Influence of phase structure and morphology on the photocatalytic activity of bismuth molybdates

Abstract

Bismuth molybdate photocatalysts with different phase structures and morphologies were controllably synthesized via a refluxing method by adjusting the pH in the reaction system. Bi₂MoO₆ nanosheets were easily obtained under acidic conditions, while Bi_3.64Mo_0.36O_6.55 nanoparticles were formed in circumneutral and basic solutions. The mechanism for the formation and phase transition of these two bismuth molybdates is based on tuning the pH value, which can control the growth rate along different crystal axes and the formation of different hydrolysis products that act as the initial seeds of the crystallographic phases.

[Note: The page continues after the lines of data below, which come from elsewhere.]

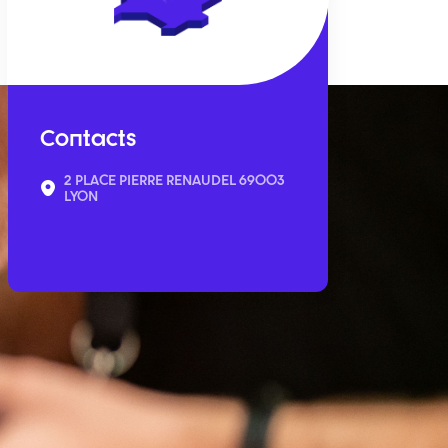
Contacts
2 PLACE PIERRE RENAUDEL 69003
LYON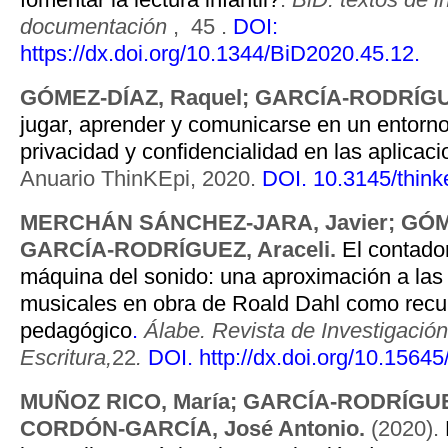
documentación
,
45 .
DOI:
https://dx.doi.org/10.1344/BiD2020.45.12.
GÓMEZ-DÍAZ, Raquel; GARCÍA-RODRÍGUE
jugar, aprender y comunicarse en un entorno
privacidad y confidencialidad en las aplicaci
Anuario ThinKEpi, 2020.
DOI.
10.3145/think
MERCHÁN SÁNCHEZ-JARA, Javier; GÓME
GARCÍA-RODRÍGUEZ, Araceli.
El contador
máquina del sonido: una aproximación a las 
musicales en obra de Roald Dahl como recu
pedagógico
.
Álabe. Revista de Investigación
Escritura,
22
.
DOI.
http://dx.doi.org/10.1564
MUÑOZ RICO, María; GARCÍA-RODRÍGUEZ
CORDÓN-GARCÍA, José Antonio.
(2020).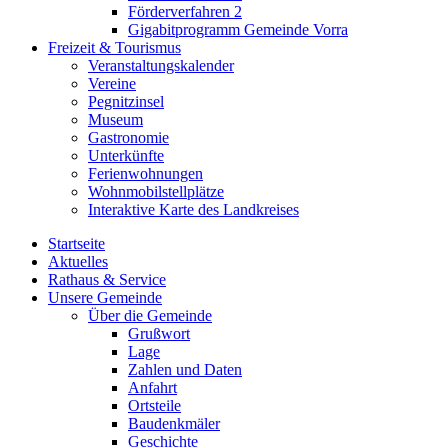
Förderverfahren 2
Gigabitprogramm Gemeinde Vorra
Freizeit & Tourismus
Veranstaltungskalender
Vereine
Pegnitzinsel
Museum
Gastronomie
Unterkünfte
Ferienwohnungen
Wohnmobilstellplätze
Interaktive Karte des Landkreises
Startseite
Aktuelles
Rathaus & Service
Unsere Gemeinde
Über die Gemeinde
Grußwort
Lage
Zahlen und Daten
Anfahrt
Ortsteile
Baudenkmäler
Geschichte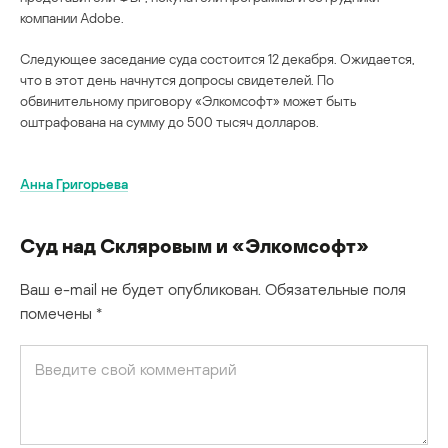
компании Adobe.
Следующее заседание суда состоится 12 декабря. Ожидается,
что в этот день начнутся допросы свидетелей. По
обвинительному приговору «Элкомсофт» может быть
оштрафована на сумму до 500 тысяч долларов.
Анна Григорьева
Суд над Скляровым и «Элкомсофт»
Ваш e-mail не будет опубликован.
Обязательные поля
помечены
*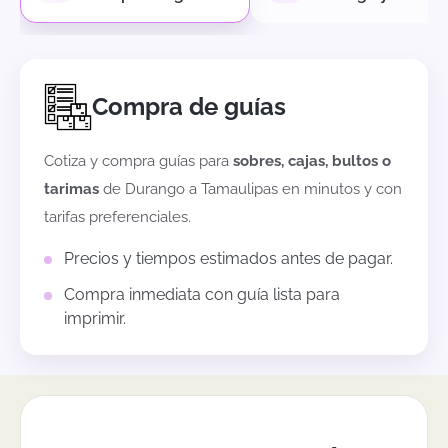
Compra de guías
Cotiza y compra guías para
sobres, cajas, bultos o
tarimas
de
Durango
a
Tamaulipas
en minutos y con
tarifas preferenciales.
Precios y tiempos estimados antes de pagar.
Compra inmediata con guía lista para
imprimir.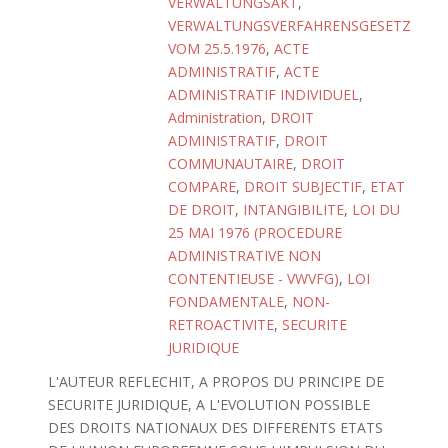
VERWALTUNGSAKT
,
VERWALTUNGSVERFAHRENSGESETZ
VOM 25.5.1976
,
ACTE
ADMINISTRATIF
,
ACTE
ADMINISTRATIF INDIVIDUEL
,
Administration
,
DROIT
ADMINISTRATIF
,
DROIT
COMMUNAUTAIRE
,
DROIT
COMPARE
,
DROIT SUBJECTIF
,
ETAT
DE DROIT
,
INTANGIBILITE
,
LOI DU
25 MAI 1976 (PROCEDURE
ADMINISTRATIVE NON
CONTENTIEUSE - VWVFG)
,
LOI
FONDAMENTALE
,
NON-
RETROACTIVITE
,
SECURITE
JURIDIQUE
L'AUTEUR REFLECHIT, A PROPOS DU PRINCIPE DE
SECURITE JURIDIQUE, A L'EVOLUTION POSSIBLE
DES DROITS NATIONAUX DES DIFFERENTS ETATS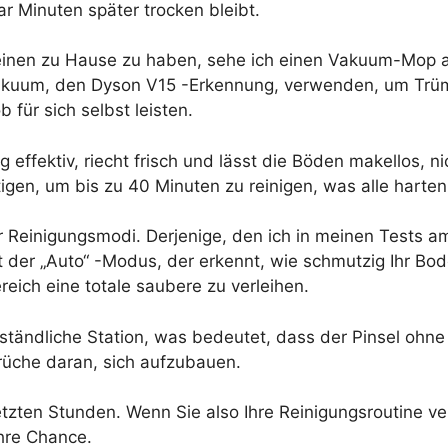
r Minuten später trocken bleibt.
einen zu Hause zu haben, sehe ich einen Vakuum-Mop al
gsvakuum, den Dyson V15 -Erkennung, verwenden, um Tr
b für sich selbst leisten.
effektiv, riecht frisch und lässt die Böden makellos, ni
tigen, um bis zu 40 Minuten zu reinigen, was alle hart
Reinigungsmodi. Derjenige, den ich in meinen Tests am
der „Auto“ -Modus, der erkennt, wie schmutzig Ihr Bod
eich eine totale saubere zu verleihen.
rständliche Station, was bedeutet, dass der Pinsel ohn
erüche daran, sich aufzubauen.
tzten Stunden. Wenn Sie also Ihre Reinigungsroutine ver
Ihre Chance.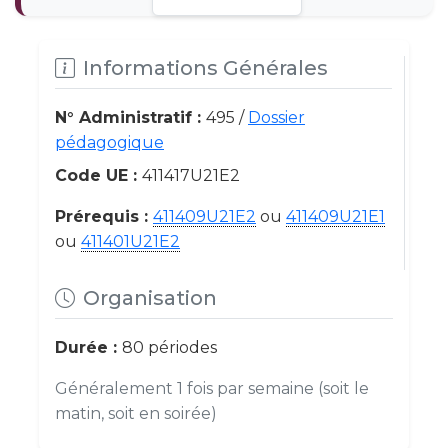
Informations Générales
N° Administratif :
495 /
Dossier
pédagogique
Code UE :
411417U21E2
Prérequis :
411409U21E2
ou
411409U21E1
ou
411401U21E2
Organisation
Durée :
80 périodes
Généralement 1 fois par semaine (soit le
matin, soit en soirée)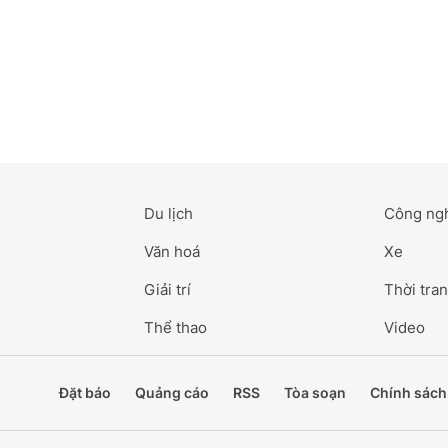
Du lịch
Công ng
Văn hoá
Xe
Giải trí
Thời tran
Thể thao
Video
Đặt báo
Quảng cáo
RSS
Tòa soạn
Chính sách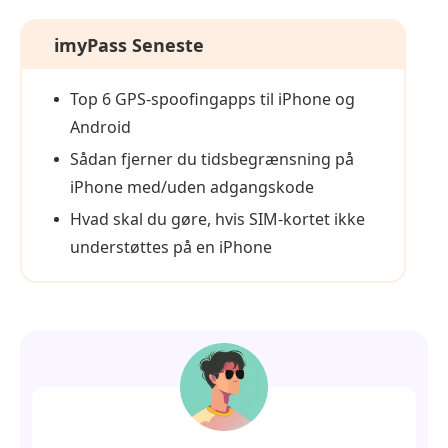
imyPass Seneste
Top 6 GPS-spoofingapps til iPhone og
Android
Sådan fjerner du tidsbegrænsning på
iPhone med/uden adgangskode
Hvad skal du gøre, hvis SIM-kortet ikke
understøttes på en iPhone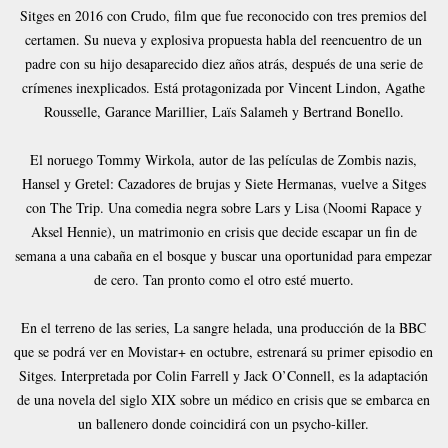
Sitges en 2016 con Crudo, film que fue reconocido con tres premios del
certamen. Su nueva y explosiva propuesta habla del reencuentro de un
padre con su hijo desaparecido diez años atrás, después de una serie de
crímenes inexplicados. Está protagonizada por Vincent Lindon, Agathe
Rousselle, Garance Marillier, Laïs Salameh y Bertrand Bonello.
El noruego Tommy Wirkola, autor de las películas de Zombis nazis,
Hansel y Gretel: Cazadores de brujas y Siete Hermanas, vuelve a Sitges
con The Trip. Una comedia negra sobre Lars y Lisa (Noomi Rapace y
Aksel Hennie), un matrimonio en crisis que decide escapar un fin de
semana a una cabaña en el bosque y buscar una oportunidad para empezar
de cero. Tan pronto como el otro esté muerto.
En el terreno de las series, La sangre helada, una producción de la BBC
que se podrá ver en Movistar+ en octubre, estrenará su primer episodio en
Sitges. Interpretada por Colin Farrell y Jack O’Connell, es la adaptación
de una novela del siglo XIX sobre un médico en crisis que se embarca en
un ballenero donde coincidirá con un psycho-killer.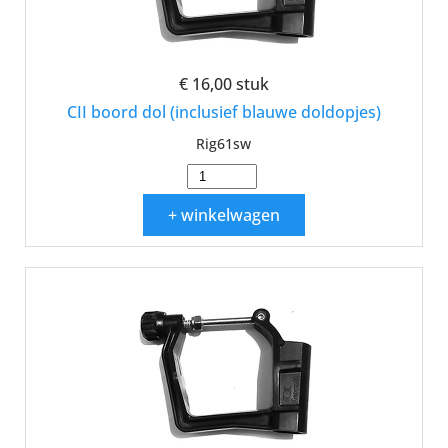
€ 16,00
stuk
CII boord dol (inclusief blauwe doldopjes)
Rig61sw
+ winkelwagen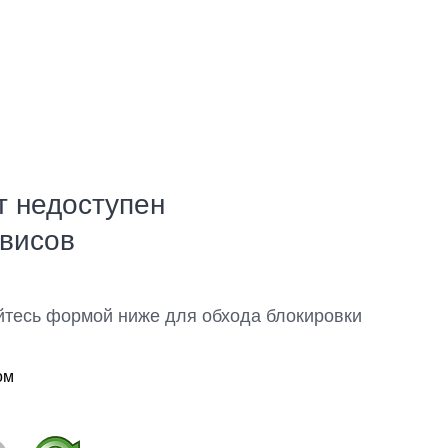
т недоступен
рвисов
йтесь формой ниже для обхода блокировки
ом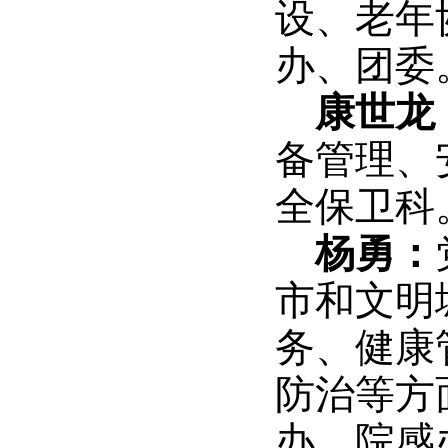
设、老年
办、团委
康世龙
备管
理、
全保卫科
杨勇：
市和
文明
务、健康
防治等方
办、院感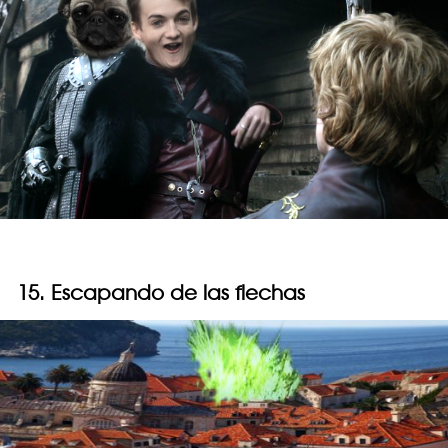
15. Escapando de las flechas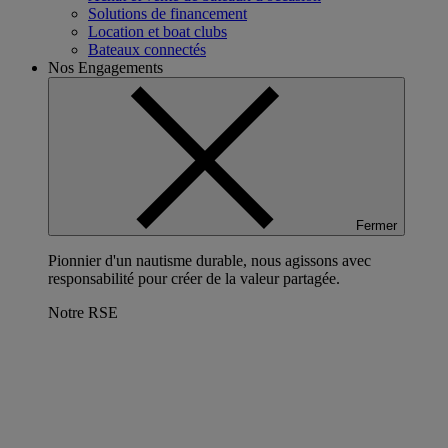
Solutions de financement
Location et boat clubs
Bateaux connectés
Nos Engagements
Fermer
Pionnier d'un nautisme durable, nous agissons avec
responsabilité pour créer de la valeur partagée.
Notre RSE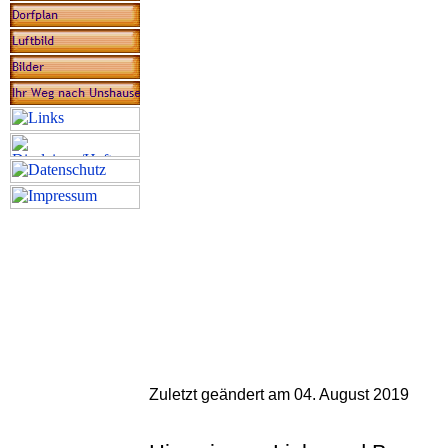
Zuletzt geändert am 04. August 2019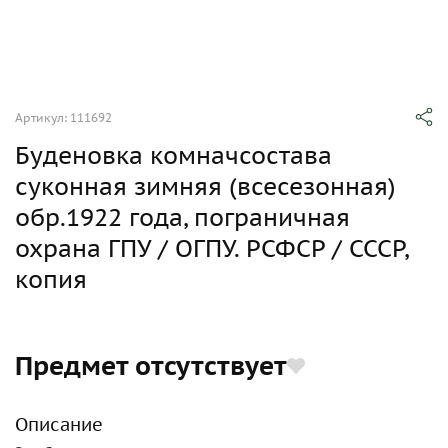
Артикул: 111692
Буденовка комначсостава
суконная зимняя (всесезонная)
обр.1922 года, пограничная
охрана ГПУ / ОГПУ. РСФСР / СССР,
копия
Предмет отсутствует
Описание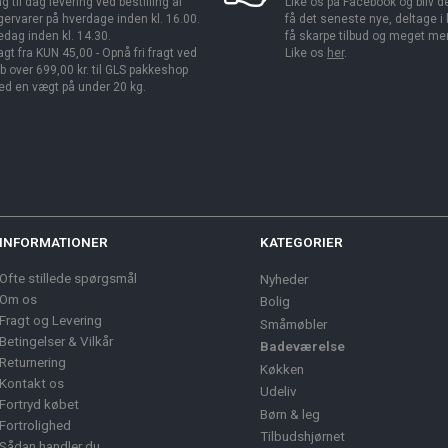
g til dag levering ved bestilling af
Like os på Facebook og bliv den
gervarer på hverdage inden kl. 16.00.
få det seneste nye, deltage i
edag inden kl. 14.30.
få skarpe tilbud og meget me
agt fra KUN 45,00 - Opnå fri fragt ved
Like os
her
.
b over 699,00 kr. til GLS pakkeshop
d en vægt på under 20 kg.
INFORMATIONER
KATEGORIER
Ofte stillede spørgsmål
Nyheder
Om os
Bolig
Fragt og Levering
Småmøbler
Betingelser & Vilkår
Badeværelse
Returnering
Køkken
Kontakt os
Udeliv
Fortryd købet
Børn & leg
Fortrolighed
Tilbudshjørnet
Sådan handler du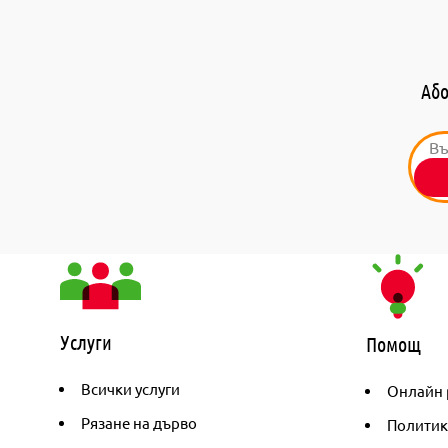
Або
Услуги
Помощ
Всички услуги
Онлайн 
Рязане на дърво
Политик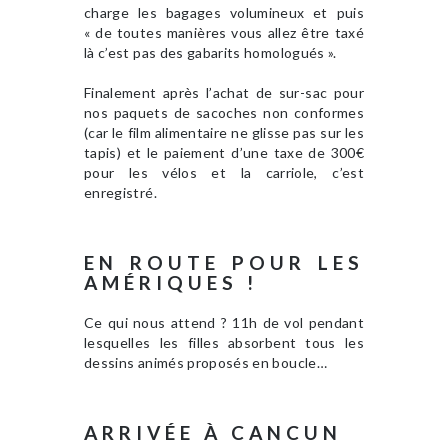
charge les bagages volumineux et puis
« de toutes manières vous allez être taxé
là c’est pas des gabarits homologués ».
Finalement après l’achat de sur-sac pour
nos paquets de sacoches non conformes
(car le film alimentaire ne glisse pas sur les
tapis) et le paiement d’une taxe de 300€
pour les vélos et la carriole, c’est
enregistré.
EN ROUTE POUR LES
AMÉRIQUES !
Ce qui nous attend ? 11h de vol pendant
lesquelles les filles absorbent tous les
dessins animés proposés en boucle…
ARRIVÉE À CANCUN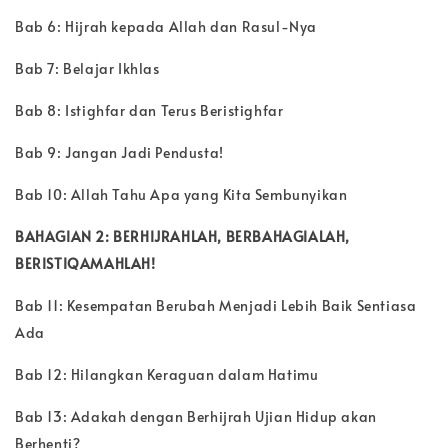
Bab 6: Hijrah kepada Allah dan Rasul-Nya
Bab 7: Belajar Ikhlas
Bab 8: Istighfar dan Terus Beristighfar
Bab 9: Jangan Jadi Pendusta!
Bab 10: Allah Tahu Apa yang Kita Sembunyikan
BAHAGIAN 2: BERHIJRAHLAH, BERBAHAGIALAH,
BERISTIQAMAHLAH!
Bab 11: Kesempatan Berubah Menjadi Lebih Baik Sentiasa
Ada
Bab 12: Hilangkan Keraguan dalam Hatimu
Bab 13: Adakah dengan Berhijrah Ujian Hidup akan
Berhenti?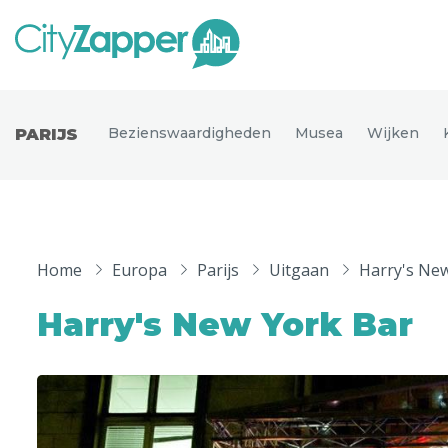
Alle ste
Alle steden
Bezienswaardigheden
Musea
Wijken
PARIJS
Nederland
België
Duitsland
Phoen
Europa
Home
Europa
Parijs
Uitgaan
Harry's Ne
Parijs
Tokio
Noord-Amerika
Harry's New York Bar
Florence
Dubli
Azië
Alles bekijken
Andere wereldsteden
Uitgelichte bestemmingen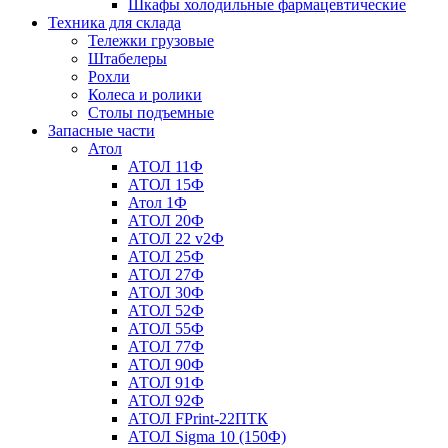
Шкафы холодильные фармацевтические
Техника для склада
Тележки грузовые
Штабелеры
Рохли
Колеса и ролики
Столы подъемные
Запасные части
Атол
АТОЛ 11Ф
АТОЛ 15Ф
Атол 1Ф
АТОЛ 20Ф
АТОЛ 22 v2Ф
АТОЛ 25Ф
АТОЛ 27Ф
АТОЛ 30Ф
АТОЛ 52Ф
АТОЛ 55Ф
АТОЛ 77Ф
АТОЛ 90Ф
АТОЛ 91Ф
АТОЛ 92Ф
АТОЛ FPrint-22ПТК
АТОЛ Sigma 10 (150Ф)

The photocatalytic activity of the Bi₂MoO₆ nanosheets for MB and MO degradation was higher than that of the Bi_3.64Mo_0.36O_6.55 nanoparticles under visible light irradiation, and the highest photocatalytic activity was observed for the Bi₂MoO₆ nanosheets prepared at pH 6.0. The high visible-light photocatalytic activity of the Bi₂MoO₆ nanosheets arises from the easy separation and transfer of photogenerated electron–holes in the nanosheet’s structure as well as the narrow band gap, which leads to an improvement in the visible absorption ability. Electron spin resonance (ESR) and a photogenerated carrier trapping experiment suggested that both Bi₂MoO₆ and Bi_3.64Mo_0.36O_6.55 had the same photocatalytic mechanism and the main oxidative species for these samples was the hydroxyl radical.